§ **Work instructions**
Each line below must be reproduced exactly as it stands. Pictures stay out of the copy.

§ **Data excerpt**
....

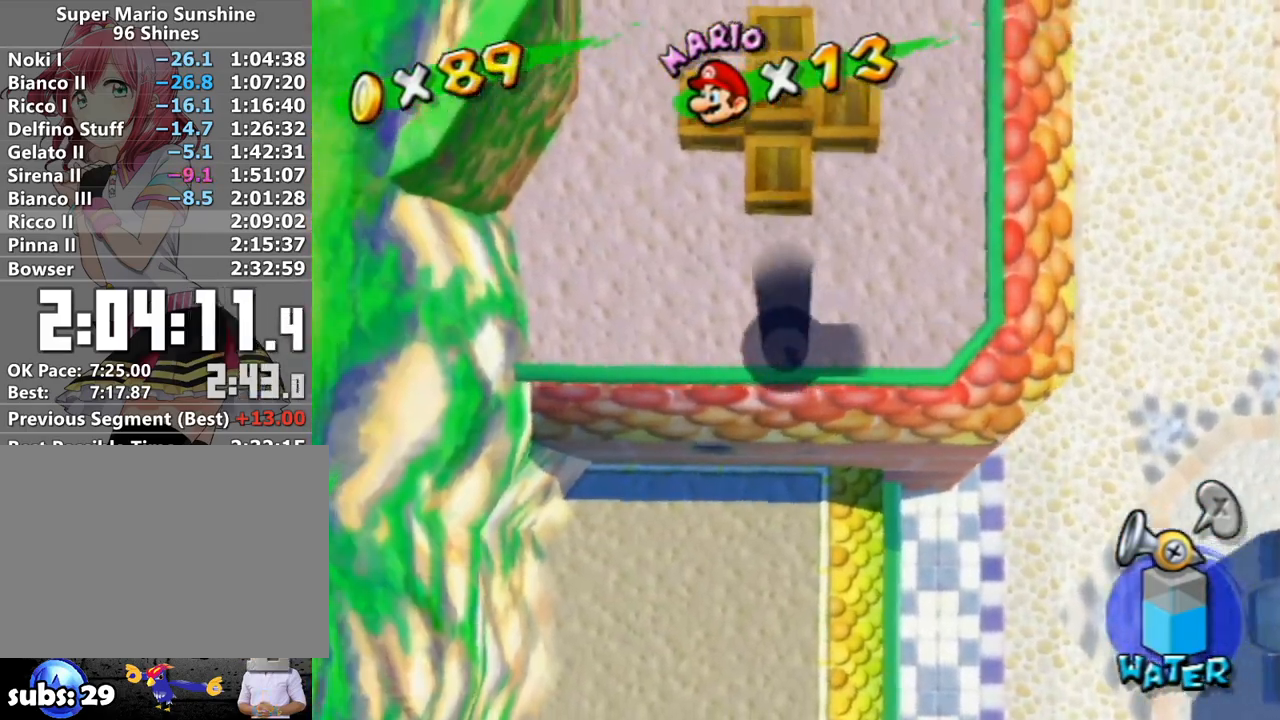
{"buttons": [], "left_stick": "center", "right_stick": "center", "events": [[83, "left_stick", "center"], [183, "A", "down"], [267, "A", "up"]]}
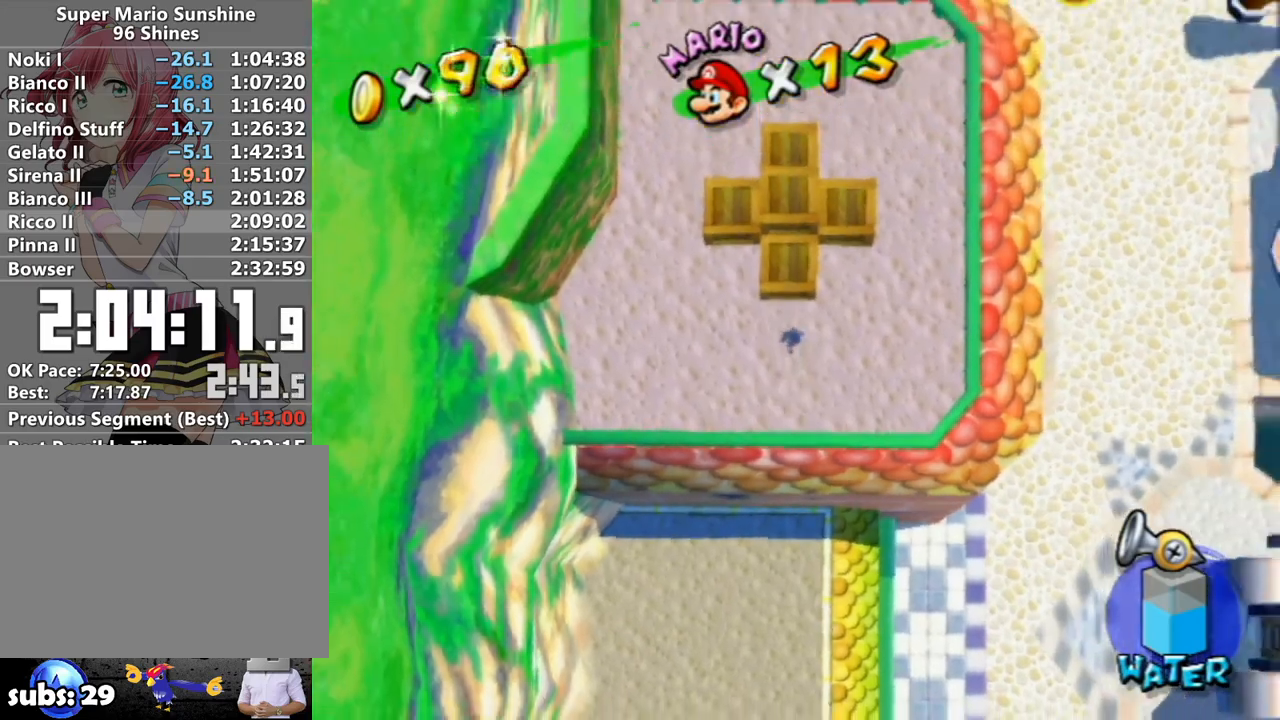
{"buttons": [], "left_stick": "center", "right_stick": "center", "events": [[367, "right_stick", "up"], [417, "right_stick", "center"]]}
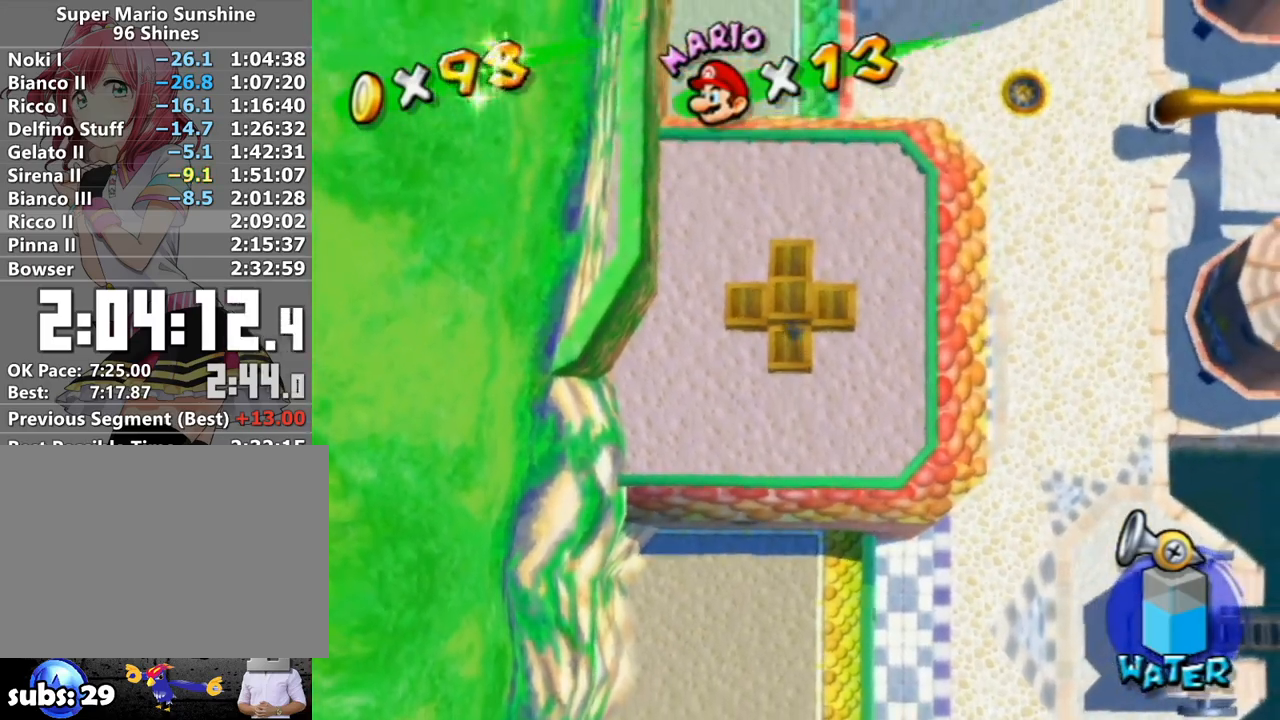
{"buttons": [], "left_stick": "center", "right_stick": "center", "events": []}
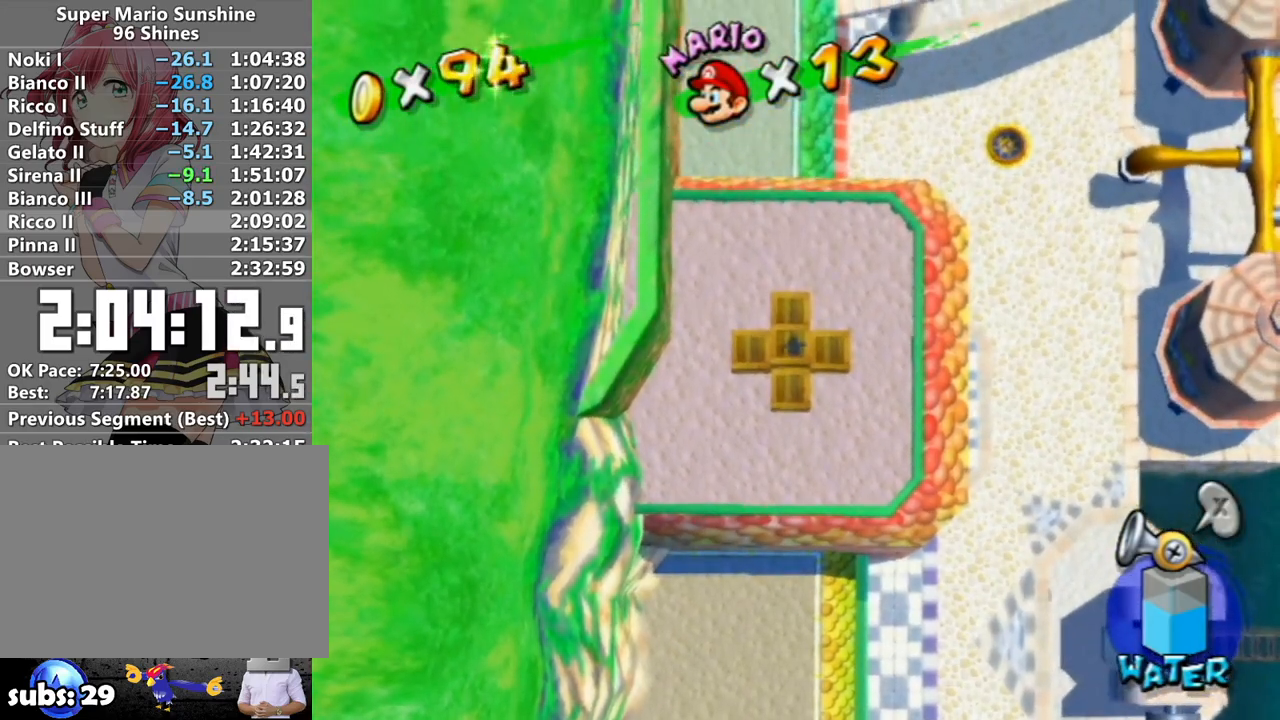
{"buttons": [], "left_stick": "center", "right_stick": "center", "events": [[83, "left_stick", "down"], [133, "left_stick", "down-right"], [300, "left_stick", "center"]]}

....

§ **Exercise response**
{"buttons": [], "left_stick": "center", "right_stick": "center", "events": [[83, "left_stick", "center"], [183, "A", "down"], [267, "A", "up"]]}
{"buttons": [], "left_stick": "center", "right_stick": "center", "events": [[367, "right_stick", "up"], [417, "right_stick", "center"]]}
{"buttons": [], "left_stick": "center", "right_stick": "center", "events": []}
{"buttons": [], "left_stick": "center", "right_stick": "center", "events": [[83, "left_stick", "down"], [133, "left_stick", "down-right"], [300, "left_stick", "center"]]}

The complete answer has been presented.